= Dakota Lake National Wildlife Refuge =

Dakota Lake National Wildlife Refuge is a National Wildlife Refuge in North Dakota. It is managed under Kulm Wetland Management District.

Dakota Lake National Wildlife Refuge was established by Executive Order 8117, signed on May 10, 1939 by President Franklin D. Roosevelt. The Refuge boundaries encompass 2784 acre of private land. A system of flooding easements and management easements allows the Service flood land within the river channel or to restrict hunting, trapping and other harassment of wildlife.

The District manages a low level dam on the James River called Dakota Lake Dam, also known as Ludden Dam or State Line Dam. Dakota Lake Dam was initially constructed by local people and the depression era Works Project Administration to raise the level of the James River, which frequently turned stagnant and toxic to cattle during summer months. The dam raises the level of the James River about one foot which holds water in old river channels, providing breeding, nesting and brood rearing habitat for many marsh dependent birds and other wildlife.
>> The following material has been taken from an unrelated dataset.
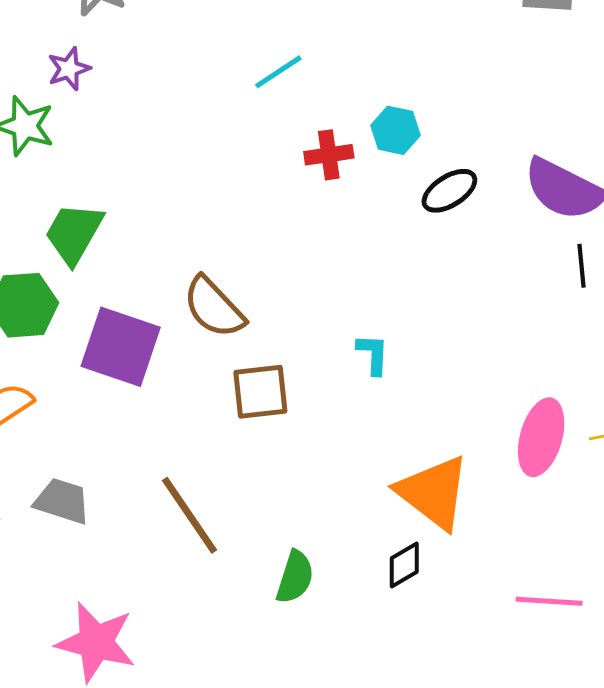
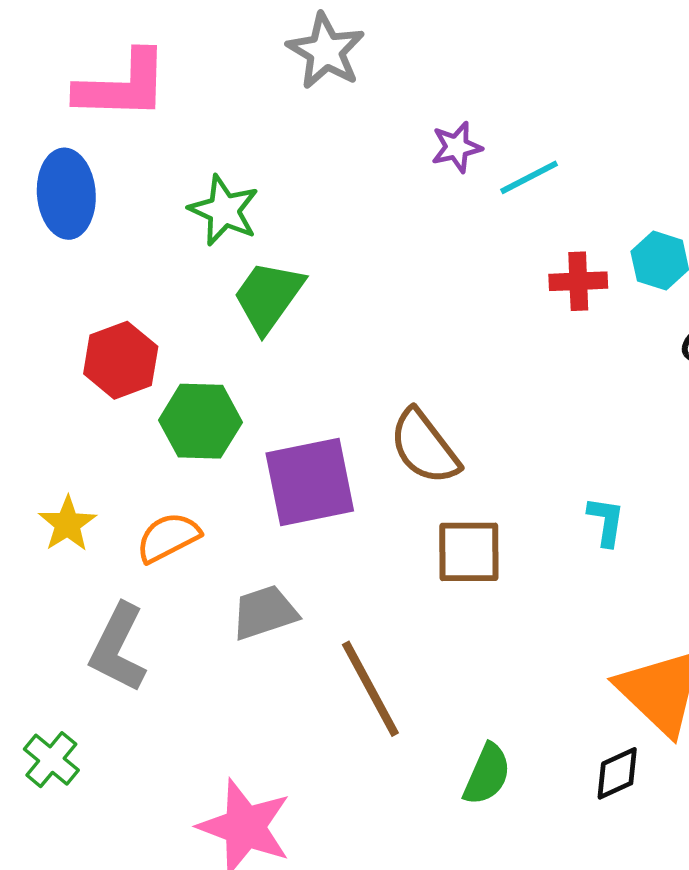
purple star: (69, 69) -> (457, 147), moved
green trapezoid: (74, 233) -> (268, 296), moved
purple square: (121, 347) -> (310, 482), turned -36
gray trapezoid: (62, 501) -> (265, 613), moved, turned -42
Dakota Lake National Wildlife Refuge is located in southern Dickey County, North Dakota. From Ludden, North Dakota proceed west on North Dakota Highway 11; the Refuge boundary is at the west end of town. North Dakota Highway 11 crosses the James River and the Refuge.

The James River is at the heart of major corridor for migrating birds. The Refuge is a migration stopover for many thousands of waterfowl and shore birds. Snow geese are one of the most obvious users of the Refuge during their spring and fall migrations. Sand Lake National Wildlife Refuge in South Dakota is a scant 4 mi south of Dakota Lake National Wildlife Refuge.

Dakota Lake is closed to all public use; however, hunting, wildlife observation and photography can be quite good on public roads or private lands around the Refuge. April and October are good times to observe waterfowl migrations. An abundance of shorebirds migrate during late August and September.